Tarefas a cumprir:
(a) No texto sobre a desoneração da folha de pagamentos, qual alíquota foi mantida para o teleatendimento (call centers)?
(b) Prossiga o texto sobre a desoneração da folha de pagamentos a partir da última frase apresentada.

Texto do exercício:
· · · · · · ·
Por Edilma Rodrigues

Para pôr fim à greve dos caminhoneiros, o Senado Federal cumpriu acordo e aprovou em votação simbólica na terça-feira (29) o projeto de lei (PLC 52/2018) que retira diversos setores da economia da lista dos que contam com desoneração da folha de pagamentos. A aprovação do PL foi a forma que o governo encontrou para compensar parte da perda de arrecadação com às reduções de alíquotas do acordo que reduz em R$ 0,46 no preço do óleo diesel. Foi mantido no texto o dispositivo que zera até o final do ano a cobrança de PIS/Cofins sobre esse combustível. 

O texto aprovado mantém na tributação sobre a receita bruta as empresas de tecnologia da informação (TI) e da comunicação (TIC), com alíquota de 4,5%; o teleatendimento (call centers), com imposto de 3%. De acordo com o presidente da Abes – Associação Brasileira de Empresas de Software – a manutenção da desoneração da folha de pagamento para o setor de TI é o reconhecimento de que não houve perda de arrecadação. “Ao contrário, houve forte geração de postos de trabalho com carteira assinada,” assinala. Isso porque, continua Camargo, trata-se de uma política pública estruturante que atingiu seus objetivos e melhorou muito a formalização e profissionalização desse mercado.
· · · · · · ·
(Registros extraídos de uma coleção)
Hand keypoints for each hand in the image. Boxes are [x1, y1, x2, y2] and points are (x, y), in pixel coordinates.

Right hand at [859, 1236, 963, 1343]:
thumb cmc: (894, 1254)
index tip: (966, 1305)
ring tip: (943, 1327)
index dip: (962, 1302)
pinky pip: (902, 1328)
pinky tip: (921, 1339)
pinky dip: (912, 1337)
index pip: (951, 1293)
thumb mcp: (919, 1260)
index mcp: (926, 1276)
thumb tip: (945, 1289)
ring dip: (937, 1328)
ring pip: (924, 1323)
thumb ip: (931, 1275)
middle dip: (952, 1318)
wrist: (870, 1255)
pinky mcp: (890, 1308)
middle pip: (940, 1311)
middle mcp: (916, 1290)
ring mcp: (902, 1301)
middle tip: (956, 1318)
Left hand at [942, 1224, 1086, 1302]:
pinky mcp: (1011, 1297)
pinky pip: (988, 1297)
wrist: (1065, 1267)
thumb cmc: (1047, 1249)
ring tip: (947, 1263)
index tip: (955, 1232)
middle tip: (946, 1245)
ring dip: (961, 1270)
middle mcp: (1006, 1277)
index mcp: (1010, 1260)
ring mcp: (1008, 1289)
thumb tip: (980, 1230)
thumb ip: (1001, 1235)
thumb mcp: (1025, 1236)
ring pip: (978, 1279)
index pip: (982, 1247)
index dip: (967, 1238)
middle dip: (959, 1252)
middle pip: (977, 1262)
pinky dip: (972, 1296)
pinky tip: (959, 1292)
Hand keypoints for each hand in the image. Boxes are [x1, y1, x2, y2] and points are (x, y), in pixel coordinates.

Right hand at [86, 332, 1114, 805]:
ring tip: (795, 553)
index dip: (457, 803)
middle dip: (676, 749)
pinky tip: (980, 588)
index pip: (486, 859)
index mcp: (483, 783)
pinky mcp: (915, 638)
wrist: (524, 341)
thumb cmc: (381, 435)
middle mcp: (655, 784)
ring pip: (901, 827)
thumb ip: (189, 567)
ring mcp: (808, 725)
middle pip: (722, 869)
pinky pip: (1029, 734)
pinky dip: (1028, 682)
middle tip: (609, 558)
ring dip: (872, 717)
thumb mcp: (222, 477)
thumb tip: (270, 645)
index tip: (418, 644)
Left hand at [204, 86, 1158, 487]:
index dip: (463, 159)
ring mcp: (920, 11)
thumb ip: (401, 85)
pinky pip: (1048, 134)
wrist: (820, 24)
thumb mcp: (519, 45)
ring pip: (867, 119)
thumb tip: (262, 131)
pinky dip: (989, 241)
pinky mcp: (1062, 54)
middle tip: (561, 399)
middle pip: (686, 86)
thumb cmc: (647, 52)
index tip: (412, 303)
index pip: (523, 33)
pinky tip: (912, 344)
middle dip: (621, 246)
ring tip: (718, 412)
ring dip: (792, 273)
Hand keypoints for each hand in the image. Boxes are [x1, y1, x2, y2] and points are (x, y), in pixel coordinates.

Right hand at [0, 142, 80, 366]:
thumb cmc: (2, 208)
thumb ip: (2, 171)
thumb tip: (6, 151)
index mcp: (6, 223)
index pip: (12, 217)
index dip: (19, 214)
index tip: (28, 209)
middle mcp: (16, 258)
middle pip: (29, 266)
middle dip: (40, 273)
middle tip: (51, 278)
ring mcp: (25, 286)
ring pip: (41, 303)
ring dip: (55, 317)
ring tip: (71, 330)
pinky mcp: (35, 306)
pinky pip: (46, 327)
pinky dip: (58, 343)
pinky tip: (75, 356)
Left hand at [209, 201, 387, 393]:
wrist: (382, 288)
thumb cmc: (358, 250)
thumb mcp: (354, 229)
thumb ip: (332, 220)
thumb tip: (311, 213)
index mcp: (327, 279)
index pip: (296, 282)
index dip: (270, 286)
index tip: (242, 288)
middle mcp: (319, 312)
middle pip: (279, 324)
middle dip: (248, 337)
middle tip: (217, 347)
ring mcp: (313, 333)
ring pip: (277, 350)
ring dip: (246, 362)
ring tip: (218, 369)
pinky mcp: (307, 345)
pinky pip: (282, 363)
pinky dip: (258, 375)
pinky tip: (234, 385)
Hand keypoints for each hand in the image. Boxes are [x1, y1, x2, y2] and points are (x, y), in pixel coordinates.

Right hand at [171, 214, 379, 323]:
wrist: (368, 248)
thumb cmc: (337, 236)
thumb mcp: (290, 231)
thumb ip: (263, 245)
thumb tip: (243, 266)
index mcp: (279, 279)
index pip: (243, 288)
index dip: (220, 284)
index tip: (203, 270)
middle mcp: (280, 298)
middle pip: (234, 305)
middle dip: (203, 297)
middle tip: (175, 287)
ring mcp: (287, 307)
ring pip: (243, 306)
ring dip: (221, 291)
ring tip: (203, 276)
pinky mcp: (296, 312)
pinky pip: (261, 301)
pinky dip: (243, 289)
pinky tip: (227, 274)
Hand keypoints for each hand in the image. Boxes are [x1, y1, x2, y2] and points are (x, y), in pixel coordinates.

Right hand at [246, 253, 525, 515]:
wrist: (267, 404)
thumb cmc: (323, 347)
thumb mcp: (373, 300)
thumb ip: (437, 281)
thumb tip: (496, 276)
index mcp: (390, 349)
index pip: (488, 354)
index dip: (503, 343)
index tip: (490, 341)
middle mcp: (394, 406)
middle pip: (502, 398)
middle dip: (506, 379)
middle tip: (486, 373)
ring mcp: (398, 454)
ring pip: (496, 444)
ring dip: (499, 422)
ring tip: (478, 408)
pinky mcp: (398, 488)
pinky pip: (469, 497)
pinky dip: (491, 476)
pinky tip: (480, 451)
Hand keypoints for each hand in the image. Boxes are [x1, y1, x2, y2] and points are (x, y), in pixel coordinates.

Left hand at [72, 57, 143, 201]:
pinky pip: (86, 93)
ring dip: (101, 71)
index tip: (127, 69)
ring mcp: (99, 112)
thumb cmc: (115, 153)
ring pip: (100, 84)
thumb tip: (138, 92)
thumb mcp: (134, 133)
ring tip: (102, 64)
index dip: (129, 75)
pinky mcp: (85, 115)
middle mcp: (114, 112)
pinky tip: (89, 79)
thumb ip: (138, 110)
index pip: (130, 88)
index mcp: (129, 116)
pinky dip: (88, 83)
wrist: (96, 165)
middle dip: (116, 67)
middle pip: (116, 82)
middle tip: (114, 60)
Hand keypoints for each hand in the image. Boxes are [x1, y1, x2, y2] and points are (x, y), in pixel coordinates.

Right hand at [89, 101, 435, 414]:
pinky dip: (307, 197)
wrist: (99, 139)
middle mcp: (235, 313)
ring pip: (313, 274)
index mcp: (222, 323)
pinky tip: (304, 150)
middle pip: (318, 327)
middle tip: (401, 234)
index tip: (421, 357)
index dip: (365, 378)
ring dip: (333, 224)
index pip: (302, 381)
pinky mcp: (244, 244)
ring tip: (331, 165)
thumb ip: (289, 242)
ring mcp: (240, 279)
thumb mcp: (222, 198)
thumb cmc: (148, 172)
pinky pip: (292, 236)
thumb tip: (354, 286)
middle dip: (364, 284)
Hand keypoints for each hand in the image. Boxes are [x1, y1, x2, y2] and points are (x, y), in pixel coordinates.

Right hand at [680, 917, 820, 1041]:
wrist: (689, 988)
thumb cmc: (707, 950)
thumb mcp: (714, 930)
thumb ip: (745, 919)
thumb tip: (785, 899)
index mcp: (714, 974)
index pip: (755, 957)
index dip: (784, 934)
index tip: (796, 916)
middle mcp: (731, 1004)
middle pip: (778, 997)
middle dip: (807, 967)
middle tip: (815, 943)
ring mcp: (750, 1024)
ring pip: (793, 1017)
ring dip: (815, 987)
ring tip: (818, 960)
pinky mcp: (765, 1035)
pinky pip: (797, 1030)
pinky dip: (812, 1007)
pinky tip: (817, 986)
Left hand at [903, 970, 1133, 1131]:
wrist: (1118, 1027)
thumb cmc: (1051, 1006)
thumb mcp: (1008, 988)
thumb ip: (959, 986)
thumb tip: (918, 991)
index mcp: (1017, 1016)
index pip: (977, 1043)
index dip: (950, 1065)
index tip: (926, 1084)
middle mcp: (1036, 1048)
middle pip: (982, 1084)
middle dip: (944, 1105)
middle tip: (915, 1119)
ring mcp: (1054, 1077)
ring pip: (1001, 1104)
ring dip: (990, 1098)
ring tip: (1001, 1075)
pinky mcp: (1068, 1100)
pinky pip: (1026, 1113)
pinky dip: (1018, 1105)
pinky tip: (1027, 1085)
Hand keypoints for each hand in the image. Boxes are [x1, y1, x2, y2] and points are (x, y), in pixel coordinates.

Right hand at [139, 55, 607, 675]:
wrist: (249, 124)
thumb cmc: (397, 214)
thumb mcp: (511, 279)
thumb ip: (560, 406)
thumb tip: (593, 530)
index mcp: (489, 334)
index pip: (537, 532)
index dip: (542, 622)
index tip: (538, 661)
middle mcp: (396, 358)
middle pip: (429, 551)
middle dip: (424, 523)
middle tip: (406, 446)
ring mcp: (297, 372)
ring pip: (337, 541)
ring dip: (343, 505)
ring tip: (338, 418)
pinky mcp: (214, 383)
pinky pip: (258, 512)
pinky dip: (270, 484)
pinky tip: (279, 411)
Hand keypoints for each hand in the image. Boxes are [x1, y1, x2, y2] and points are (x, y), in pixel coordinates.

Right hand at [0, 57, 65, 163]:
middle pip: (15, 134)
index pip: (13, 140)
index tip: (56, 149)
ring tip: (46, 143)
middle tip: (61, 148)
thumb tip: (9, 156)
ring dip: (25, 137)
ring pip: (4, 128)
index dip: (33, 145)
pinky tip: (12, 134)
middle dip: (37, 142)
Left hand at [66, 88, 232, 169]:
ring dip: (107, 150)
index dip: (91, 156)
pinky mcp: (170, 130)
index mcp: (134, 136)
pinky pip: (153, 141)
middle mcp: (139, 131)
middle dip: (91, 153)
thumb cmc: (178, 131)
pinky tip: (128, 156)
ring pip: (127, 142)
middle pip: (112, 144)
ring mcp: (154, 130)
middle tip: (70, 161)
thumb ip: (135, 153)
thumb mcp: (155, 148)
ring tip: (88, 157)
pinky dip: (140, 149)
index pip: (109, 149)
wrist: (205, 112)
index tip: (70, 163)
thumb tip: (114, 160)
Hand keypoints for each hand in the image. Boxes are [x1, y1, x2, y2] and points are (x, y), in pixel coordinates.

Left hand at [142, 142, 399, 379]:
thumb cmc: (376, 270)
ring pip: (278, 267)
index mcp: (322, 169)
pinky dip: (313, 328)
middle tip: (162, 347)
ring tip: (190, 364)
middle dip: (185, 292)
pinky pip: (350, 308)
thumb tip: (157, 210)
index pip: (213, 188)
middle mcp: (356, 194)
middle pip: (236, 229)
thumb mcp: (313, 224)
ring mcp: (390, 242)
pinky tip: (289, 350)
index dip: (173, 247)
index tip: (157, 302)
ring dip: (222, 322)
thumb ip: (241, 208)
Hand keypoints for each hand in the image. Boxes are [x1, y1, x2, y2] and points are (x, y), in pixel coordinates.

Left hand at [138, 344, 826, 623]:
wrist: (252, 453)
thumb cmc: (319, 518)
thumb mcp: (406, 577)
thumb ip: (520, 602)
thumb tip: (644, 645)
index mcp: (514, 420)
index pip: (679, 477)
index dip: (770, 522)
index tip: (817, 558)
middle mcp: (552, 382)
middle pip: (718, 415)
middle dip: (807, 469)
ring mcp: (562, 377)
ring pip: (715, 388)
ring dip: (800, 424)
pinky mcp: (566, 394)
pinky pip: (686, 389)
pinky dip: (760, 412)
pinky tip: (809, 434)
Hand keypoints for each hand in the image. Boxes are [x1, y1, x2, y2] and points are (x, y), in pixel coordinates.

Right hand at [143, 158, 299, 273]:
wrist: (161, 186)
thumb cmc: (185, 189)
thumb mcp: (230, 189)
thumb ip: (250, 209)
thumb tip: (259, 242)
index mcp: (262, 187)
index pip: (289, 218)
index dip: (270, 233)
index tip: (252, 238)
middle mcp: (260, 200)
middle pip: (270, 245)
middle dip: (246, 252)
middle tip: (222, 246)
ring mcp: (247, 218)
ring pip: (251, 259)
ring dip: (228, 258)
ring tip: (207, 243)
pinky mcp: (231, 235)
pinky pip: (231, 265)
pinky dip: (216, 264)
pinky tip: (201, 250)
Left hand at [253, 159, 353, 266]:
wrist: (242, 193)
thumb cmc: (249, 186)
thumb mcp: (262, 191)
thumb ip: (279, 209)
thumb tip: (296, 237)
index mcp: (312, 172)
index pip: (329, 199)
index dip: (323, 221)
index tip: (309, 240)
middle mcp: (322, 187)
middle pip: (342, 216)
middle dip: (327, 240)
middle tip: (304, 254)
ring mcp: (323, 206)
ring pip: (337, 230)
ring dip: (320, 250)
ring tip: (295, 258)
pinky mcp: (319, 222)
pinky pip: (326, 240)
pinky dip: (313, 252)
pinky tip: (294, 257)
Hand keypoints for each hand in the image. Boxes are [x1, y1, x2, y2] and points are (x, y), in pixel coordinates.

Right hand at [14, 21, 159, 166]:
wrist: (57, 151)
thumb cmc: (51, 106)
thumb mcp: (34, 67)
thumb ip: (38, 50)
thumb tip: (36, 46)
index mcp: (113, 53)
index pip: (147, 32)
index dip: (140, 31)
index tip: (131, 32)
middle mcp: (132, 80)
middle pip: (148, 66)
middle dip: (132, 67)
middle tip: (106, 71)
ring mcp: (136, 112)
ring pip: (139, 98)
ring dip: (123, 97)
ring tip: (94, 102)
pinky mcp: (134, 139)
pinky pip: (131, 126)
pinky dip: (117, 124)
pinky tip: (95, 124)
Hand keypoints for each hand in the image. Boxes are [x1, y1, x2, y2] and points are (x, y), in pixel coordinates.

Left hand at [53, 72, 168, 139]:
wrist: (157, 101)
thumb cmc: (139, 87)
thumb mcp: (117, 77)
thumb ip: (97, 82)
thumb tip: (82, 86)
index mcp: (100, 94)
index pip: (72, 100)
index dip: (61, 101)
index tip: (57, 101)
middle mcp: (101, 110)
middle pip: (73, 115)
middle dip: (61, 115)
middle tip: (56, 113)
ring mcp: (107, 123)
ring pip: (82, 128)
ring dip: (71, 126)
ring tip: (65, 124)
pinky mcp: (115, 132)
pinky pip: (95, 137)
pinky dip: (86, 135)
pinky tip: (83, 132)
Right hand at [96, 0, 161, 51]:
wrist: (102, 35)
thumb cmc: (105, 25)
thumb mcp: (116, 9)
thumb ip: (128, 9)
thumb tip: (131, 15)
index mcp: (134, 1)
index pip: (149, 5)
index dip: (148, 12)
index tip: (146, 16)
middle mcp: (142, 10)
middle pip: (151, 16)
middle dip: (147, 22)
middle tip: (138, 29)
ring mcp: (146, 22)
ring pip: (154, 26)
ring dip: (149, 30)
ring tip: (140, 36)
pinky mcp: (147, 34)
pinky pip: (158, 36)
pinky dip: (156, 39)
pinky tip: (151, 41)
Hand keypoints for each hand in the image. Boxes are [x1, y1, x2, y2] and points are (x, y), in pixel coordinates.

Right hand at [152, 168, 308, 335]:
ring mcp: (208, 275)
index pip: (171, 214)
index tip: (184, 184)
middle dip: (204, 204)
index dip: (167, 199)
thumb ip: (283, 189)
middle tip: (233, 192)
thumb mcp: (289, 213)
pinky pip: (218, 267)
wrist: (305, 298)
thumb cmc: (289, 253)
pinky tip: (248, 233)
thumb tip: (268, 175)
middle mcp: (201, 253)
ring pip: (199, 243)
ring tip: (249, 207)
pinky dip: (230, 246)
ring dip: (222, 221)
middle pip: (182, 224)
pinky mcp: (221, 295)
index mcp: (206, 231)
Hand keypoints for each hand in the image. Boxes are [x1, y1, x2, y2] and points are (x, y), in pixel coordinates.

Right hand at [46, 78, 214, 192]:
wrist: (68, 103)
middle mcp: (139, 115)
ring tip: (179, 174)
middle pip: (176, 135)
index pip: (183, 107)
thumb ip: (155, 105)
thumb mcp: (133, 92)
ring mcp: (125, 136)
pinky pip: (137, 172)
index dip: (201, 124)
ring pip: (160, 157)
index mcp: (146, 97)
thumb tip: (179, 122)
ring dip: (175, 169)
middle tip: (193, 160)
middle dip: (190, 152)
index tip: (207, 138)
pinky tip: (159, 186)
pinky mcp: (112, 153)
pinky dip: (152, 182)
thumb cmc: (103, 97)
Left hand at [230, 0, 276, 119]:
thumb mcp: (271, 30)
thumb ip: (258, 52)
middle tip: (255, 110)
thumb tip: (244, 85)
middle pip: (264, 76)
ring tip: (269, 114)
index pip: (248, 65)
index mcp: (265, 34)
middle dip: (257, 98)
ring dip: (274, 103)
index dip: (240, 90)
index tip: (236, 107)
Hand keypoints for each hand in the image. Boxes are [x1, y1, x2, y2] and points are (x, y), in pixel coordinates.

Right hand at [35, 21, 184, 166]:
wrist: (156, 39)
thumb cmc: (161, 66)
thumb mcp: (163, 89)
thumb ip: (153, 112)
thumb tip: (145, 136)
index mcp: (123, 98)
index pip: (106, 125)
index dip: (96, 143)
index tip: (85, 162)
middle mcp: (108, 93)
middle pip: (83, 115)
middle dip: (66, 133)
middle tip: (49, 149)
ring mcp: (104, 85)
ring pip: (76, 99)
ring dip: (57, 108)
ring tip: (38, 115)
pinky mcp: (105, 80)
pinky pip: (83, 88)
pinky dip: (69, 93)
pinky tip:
· · · · · · ·
Respostas:
(a) 3%.

(b)
A desoneração permite que empresas deixem de recolher a alíquota de 20% de contribuição previdenciária sobre a folha de pagamento e paguem percentual que varia de 1% a 4,5% sobre a receita bruta. Das 56 atividades econômicas atualmente desoneradas, metade será mantida e a outra metade voltará à contribuição previdenciária tradicional.

Pela proposta, serão reonerados o setor hoteleiro, o comércio varejista (exceto calçados) e alguns segmentos industriais, como automóveis. Também terá fim a desoneração da folha sobre o transporte marítimo de passageiros e de carga na navegação de cabotagem, interior e de longo curso; a navegação de apoio marítimo e de apoio portuário; empresas que realizam operações de carga, descarga e armazenagem de contêineres em portos organizados; o transporte ferroviário de cargas e a prestação de serviços de infraestrutura aeroportuária.

Após 90 dias da publicação da futura lei, as empresas que saírem da tributação sobre a receita bruta pagarão à Previdência Social contribuição de 20% sobre a folha de pagamento.